THE national board of the National Youth Service Corps (NYSC) has ruled out a one- year military training for corps members, as being canvassed by some interest groups.
Board Chairman Alhaji Tijani Adekanbi spoke yesterday in Minna, the Niger State capital, when he visited Acting Governor Ahmed Musa Ibeto at the Government House.
He said the board’s decision was taken after wide consultations.
Adekanbi said the scheme could not give military training to corps members because there would be nowhere in the Armed Forces to post the corps members to after the training.
He said: “If we give them one year military training, we have to absorb them into any of the services.
“If they are allowed to be on their own after the training, it will be dangerous for the country.”
The board chairman also said the NYSC would fine-tune the Community Development (CD) service to ensure that “overambitious projects with huge financial demands are not embarked upon by corps members”.
Adekanbi admitted that CD projects had assisted in the development of communities.
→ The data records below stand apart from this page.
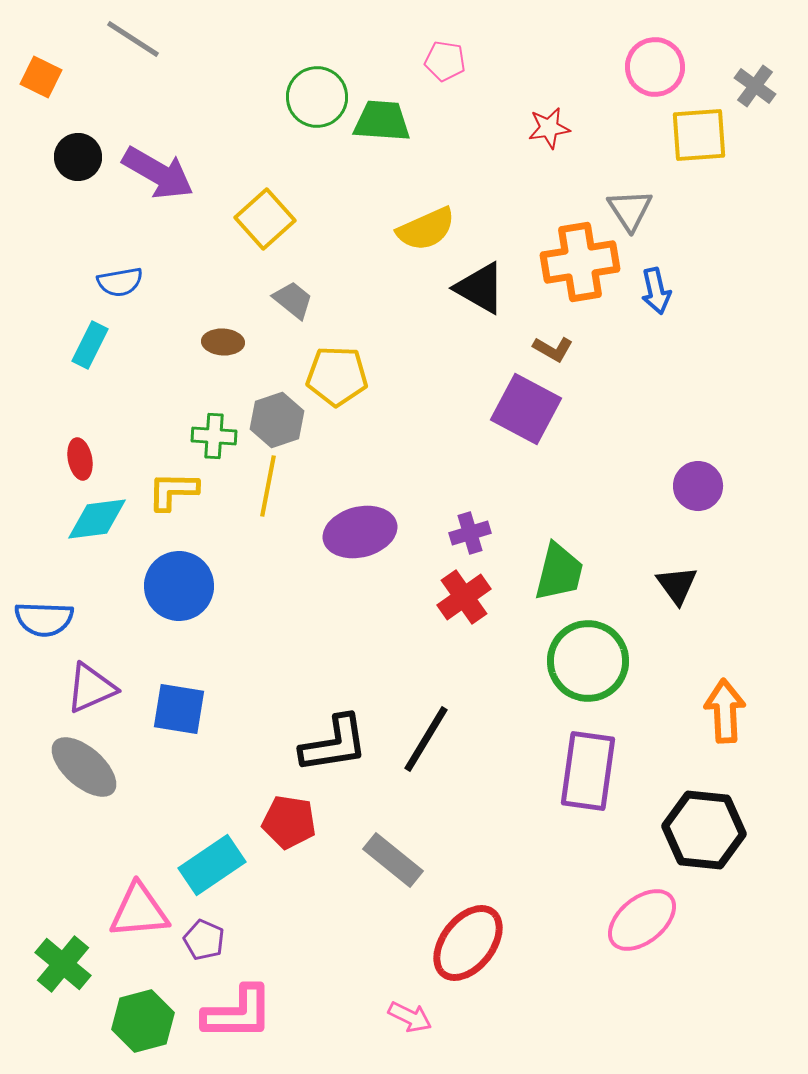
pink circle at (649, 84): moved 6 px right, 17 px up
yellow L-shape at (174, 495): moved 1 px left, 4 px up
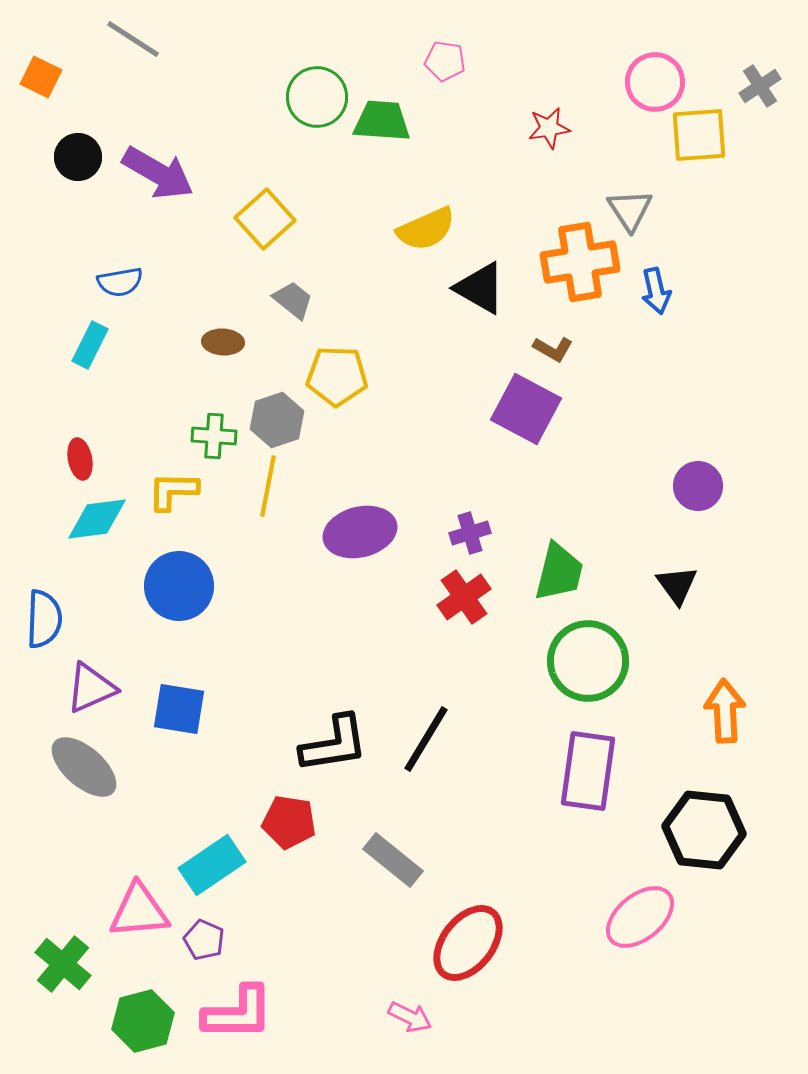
pink circle at (655, 67): moved 15 px down
gray cross at (755, 86): moved 5 px right; rotated 21 degrees clockwise
blue semicircle at (44, 619): rotated 90 degrees counterclockwise
pink ellipse at (642, 920): moved 2 px left, 3 px up
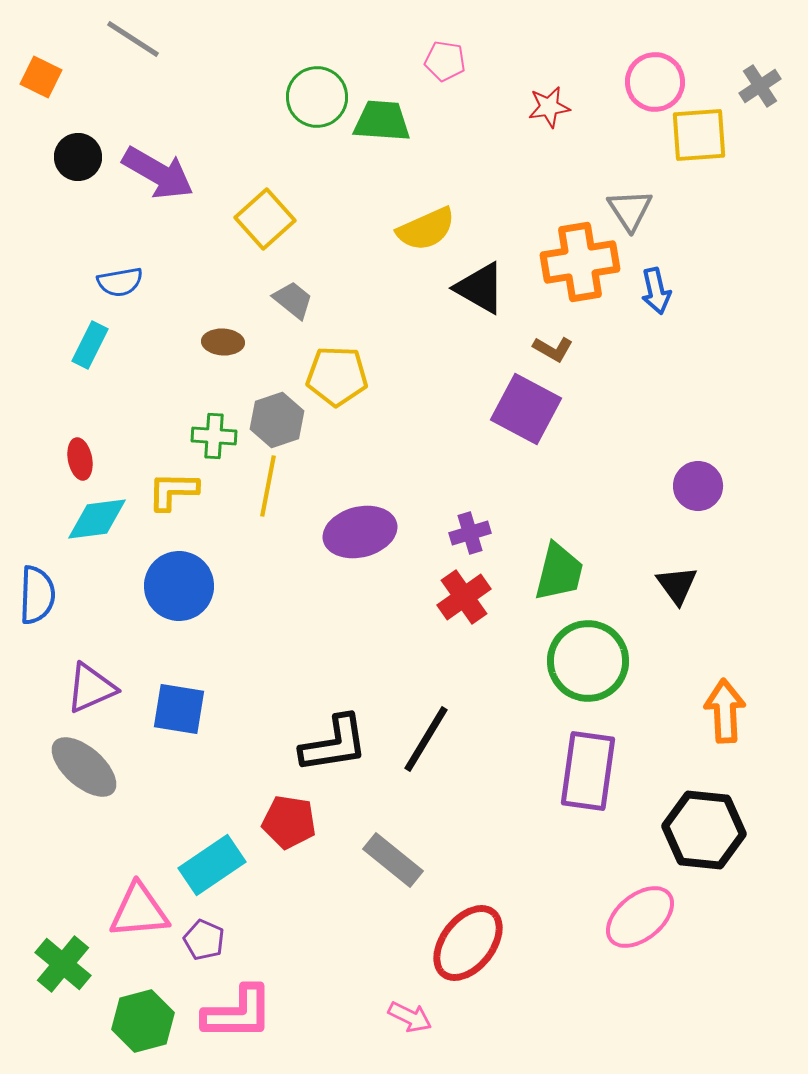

He said such finetuning would require that projects were scrutinised by the NYSC secretariat before supporting them.
The board chairman advised employers of labour to be more vigilant and assist the scheme to check the activities of operators of fake NYSC camps and fake NYSC certificates.
According to him, the scheme would ensure that its discharged certificates were not forged.
Adekanbi urged employers to always crosscheck the validity of the NYSC certificates tendered by the workers before employing them.
He also maintained that influential Nigerians, who tried to make their children evade the mandatory one-year service, were subjecting them to risk in the future because such children would not be eligible for employment or to contest election without the discharge certificate.
Ibeto said the NYSC scheme had assisted the state in the implementation of its education and health programmes through the provision of qualified manpower.
He also said the scheme had made Nigerians to know every part of the country. The acting governor added that the scheme had made youths to know the true situation on the ground in the states.